# Training SKLearn Models on Kubernetes

This notebook will walk through using Kubernetes to train an SKLearn model in a Kubernetes Job

## Step 0: Prerequisites

1. You must have an NRP account
2. You must have been added to a Nautilus namespace
3. You must have your NRP config in the `~/.kube` directory. There is a notebook to assist you [here](./NautilusConfigSetup.ipynb).
4. You must have a PVC on the Nautilus cluster in your assigned namespace



# Step 1: Building a Training Script 

The first step is to build a script to perform the training (and/or testing)

Let's build this below:

In [None]:
from torchvision.datasets import MNIST
from skimage.feature import hog
from sklearn.ensemble import RandomForestClassifier
from sklearn import metrics
from tqdm import tqdm
import numpy as np
import os

NUM_TREES = int(os.environ.get("SK_NUM_TREES", "3"))
NUM_JOBS = int(os.environ.get("SK_NUM_JOBS", "1"))

> _Tasks to carry out_
1. Please retype the part of the Kubernetes notebook between "This notebook will" and "training (and/or testing)", inclusive.
2. According to the Kubernetes notebook, in which directory must your NRP config be located?
The records come from a separate source unrelated to the Kubernetes notebook.

> _Given data_

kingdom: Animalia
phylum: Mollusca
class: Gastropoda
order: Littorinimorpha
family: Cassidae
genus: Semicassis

> _Answers given_
1.
This notebook will walk through using Kubernetes to train an SKLearn model in a Kubernetes Job

## Step 0: Prerequisites

1. You must have an NRP account
2. You must have been added to a Nautilus namespace
3. You must have your NRP config in the `~/.kube` directory. There is a notebook to assist you [here](./NautilusConfigSetup.ipynb).
4. You must have a PVC on the Nautilus cluster in your assigned namespace



# Step 1: Building a Training Script 

The first step is to build a script to perform the training (and/or testing)

2. The `~/.kube` directory.